There are lots of different things that can be used as training treats. Small pieces of apple or carrots works well. I like to stay away from things like hot dogs as they are definitely not healthy food. If they aren't good for me then why do I want to get my dog hooked on them? Personally, I like training treats that can be in a baggie in my pocket without making a huge mess. I have a friend who is a dog trainer and she goes through tons of training treats. She likes this site for the variety of quality treats http://www.fidodogtreats.com/dog-training-treats


----------



## cbrand (Aug 9, 2009)

DPH said:


> There are lots of different things that can be used as training treats. Small pieces of apple or carrots works well.
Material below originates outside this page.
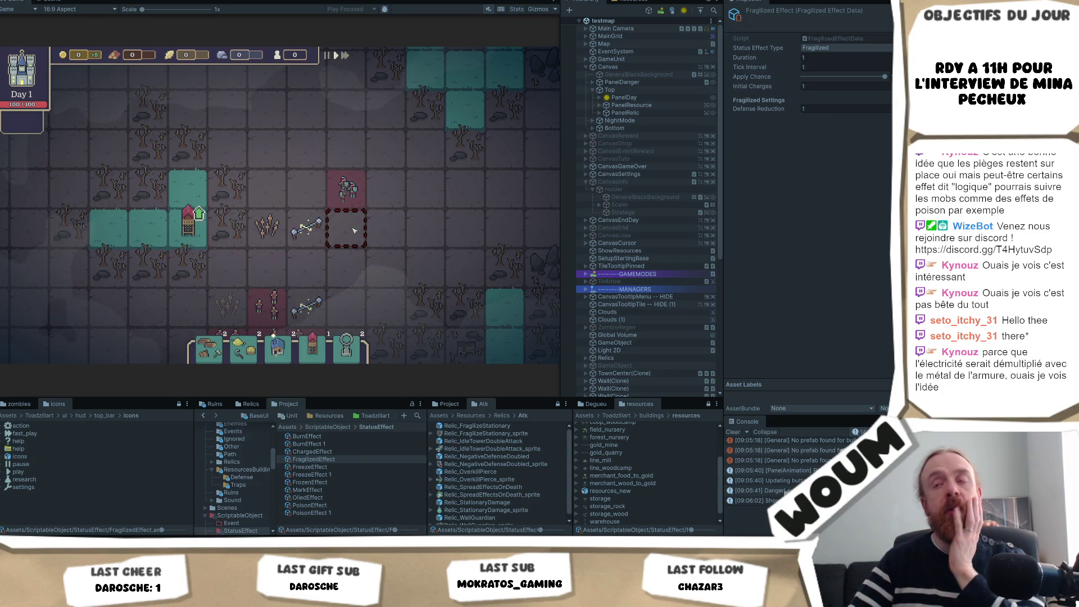
mouse_move(328, 231)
If I tried to give my Poodles apple as a training treat they would spit it back at me! 

I like to use the pressed food that comes in a tube. A couple of companies make it. I think the Natural Balance one is most common. I like it because I can dice it up fine and it doesn't taste too bad when I put it in my mouth.


----------



## cuddleparty (Apr 27, 2009)

I like Old Mother Hubbard P-Nuttier cookies, Darford Brand biscuits, boiled bits of organic chicken, lettuce, a bit of plain yogurt or frozen yogurt... whatever you do tho, stay away from those little yogurt drops for dogs. Every dog I know who has tried it barfs immediately.. and gets the runs. I also used to like Zukes, but they seem to be too small and hard/chewy for my pups :eat: 

Oh! and rice! They love rice!!!


----------



## bigpoodleperson (Jul 14, 2009)

> There are lots of different things that can be used as training treats. Small pieces of apple or carrots works well.


True as long as your dog likes fruits/veggies!  When we train, i want to use the most high value treat i can to get my dog truely motivated. My instructor uses meatballs to train for tracking! Fruits and veggies just wont cut it! 
Normal everyday treats are mostly biscuits (when i think about giving him a treat, its not often that they are dolled out).


----------



## TheFiance (Nov 14, 2009)

Our dogs love dehydrated banana and chicken. We bought them as a treat once and they would choose them over any other treat. Simple enough to make yourself if you have a dehydrater too.


----------